We theoretically studied the time-developing ballistic phenomena of a single-electron confined in a half-ellipse infinite-potential wall by solving the time-dependent Schrödinger equation numerically. We also solved the corresponding Newton equation in order to compare the classical results with the quantum ones, and extracted the quantum features. The ellipse-shaped potential wall completely reflects an electron and causes the focusing ratio of unity in the classical limit. The dispersion of the wave packet of an electron, however, weakens this characteristic nature, and reduces the focusing ratio from unity. Because the dispersion also lets an electron arrive at the collector indistinctly, we define the effective arrival time by finding inflections in the time-dependent profile of the probability density at the collector. Based on the second-derivation technique, we further determine the quantum arrival time (QAT) at which the intrusion of the wave packet occurs dominantly. The comparison of this QAT with the classical arrival time (CAT) determines whether the corresponding ballistic propagation can be discussed on the basis of the quantum consideration or the classical prediction.
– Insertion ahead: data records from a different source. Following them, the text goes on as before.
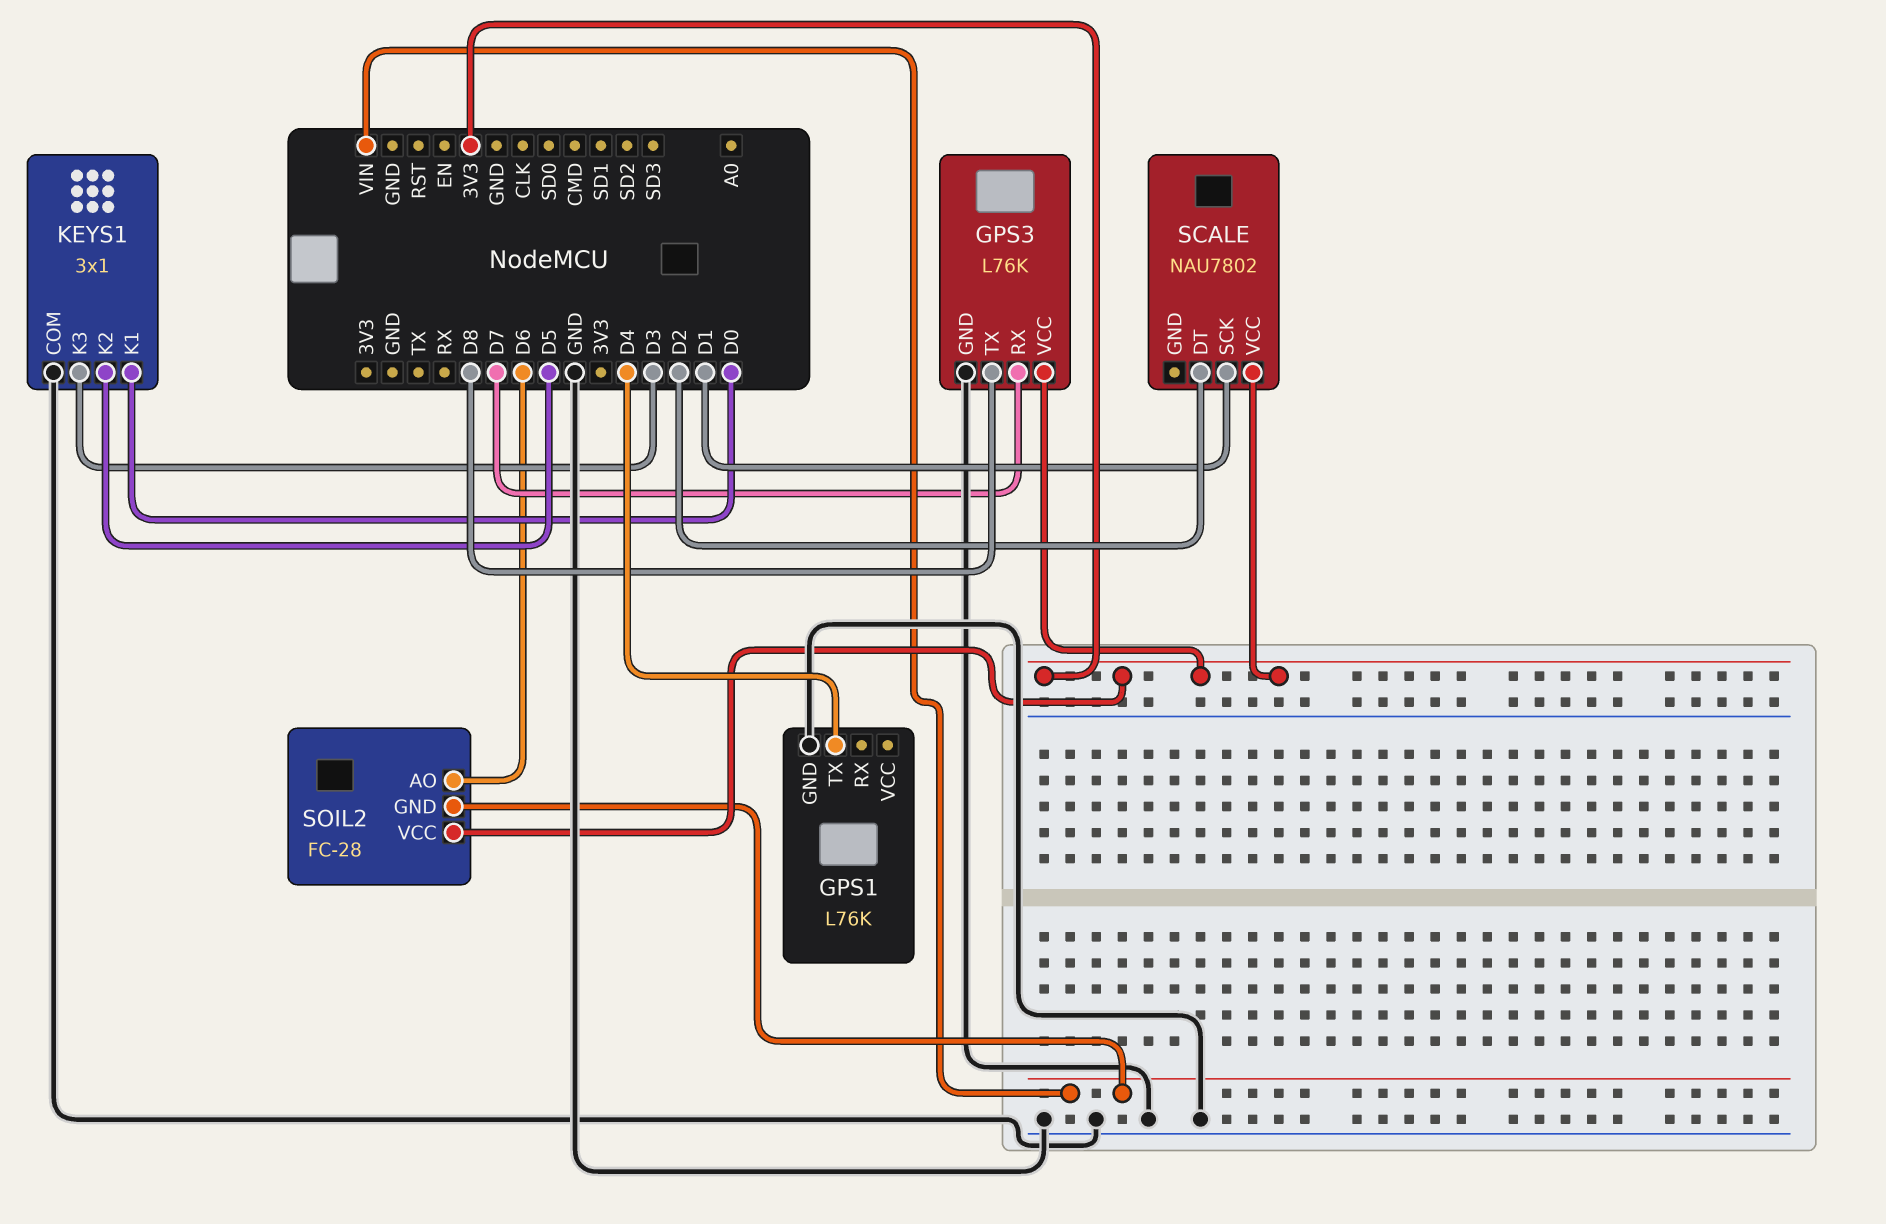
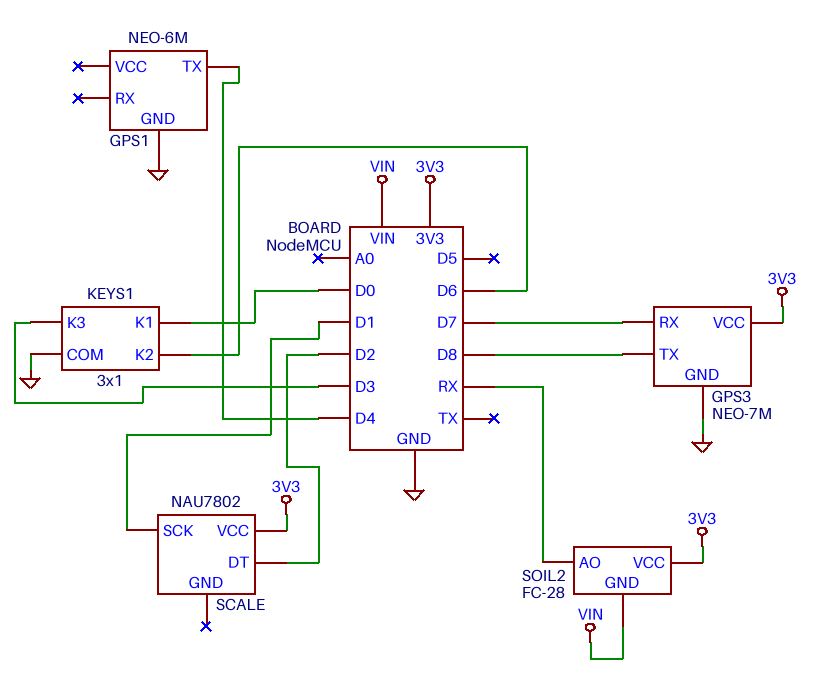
GPS1: L76K -> NEO-6M
GPS3: L76K -> NEO-7M
KEYS1 pin K2: D5 -> D6
SOIL2 pin AO: D6 -> RX

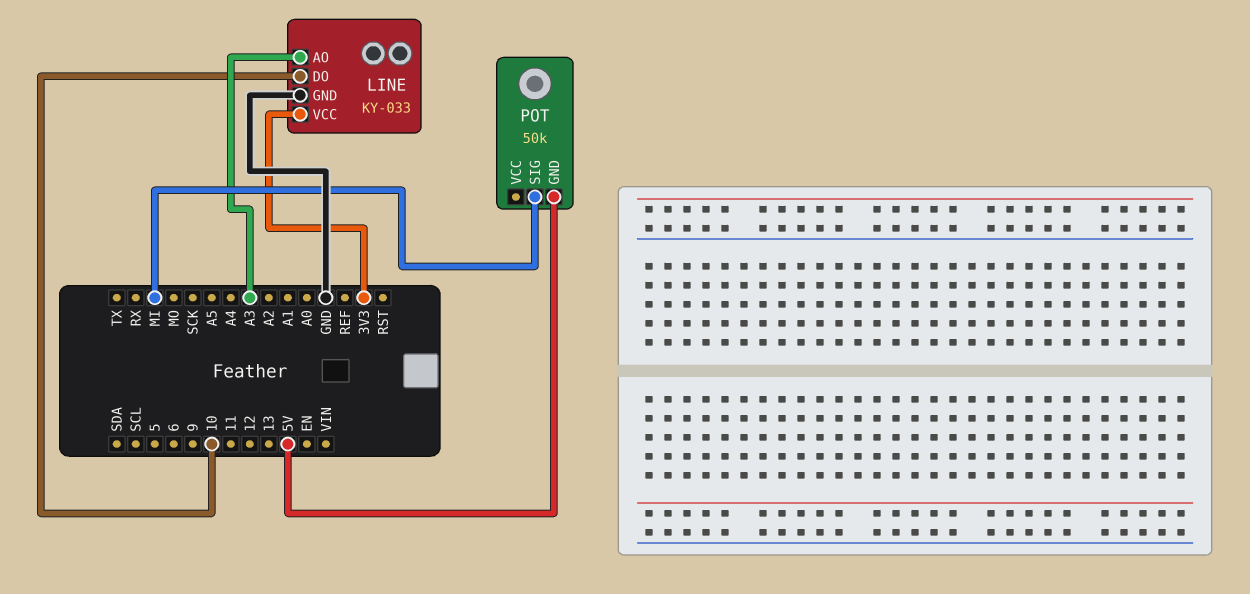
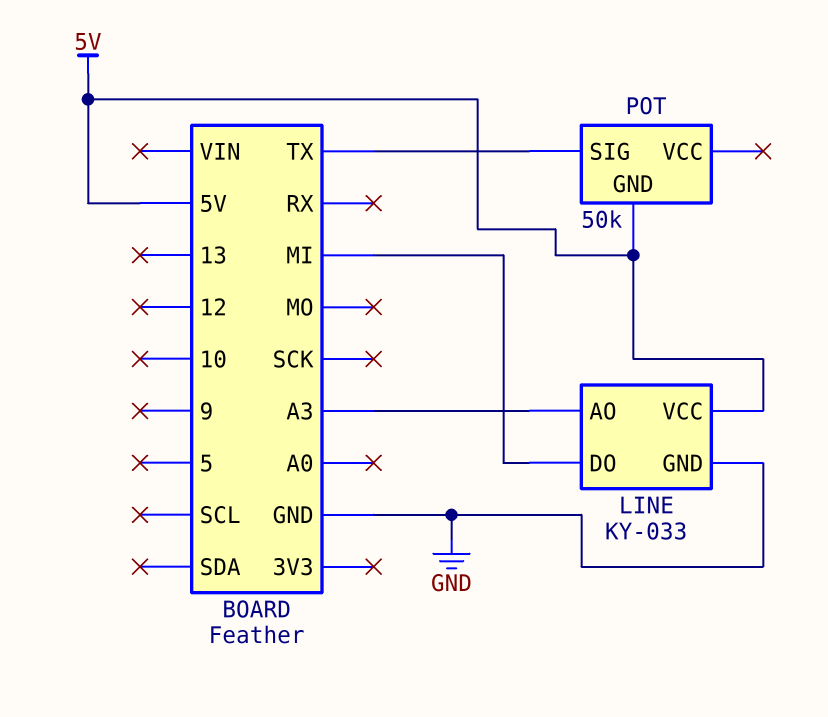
LINE pin DO: 10 -> MI
LINE pin VCC: 3V3 -> 5V
POT pin SIG: MI -> TX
We further studied how the change in the half-ellipse potential wall shape affects the ballistic phenomena through the change in the ellipticity γ, the system size L and the dispersion degree σ of the wave packet. Using the ellipse-shaped infinite-potential wall, the application of the magnetic field causes irrational cyclotron motion assisted by the ellipse potential, in addition to the rational cyclotron motions. The numerical solution of the time-dependent Schrödinger equation determines the unique cyclotron motion whose peculiarity is caused by the dispersion of the wave packet and is rarely predicted by the classical limit.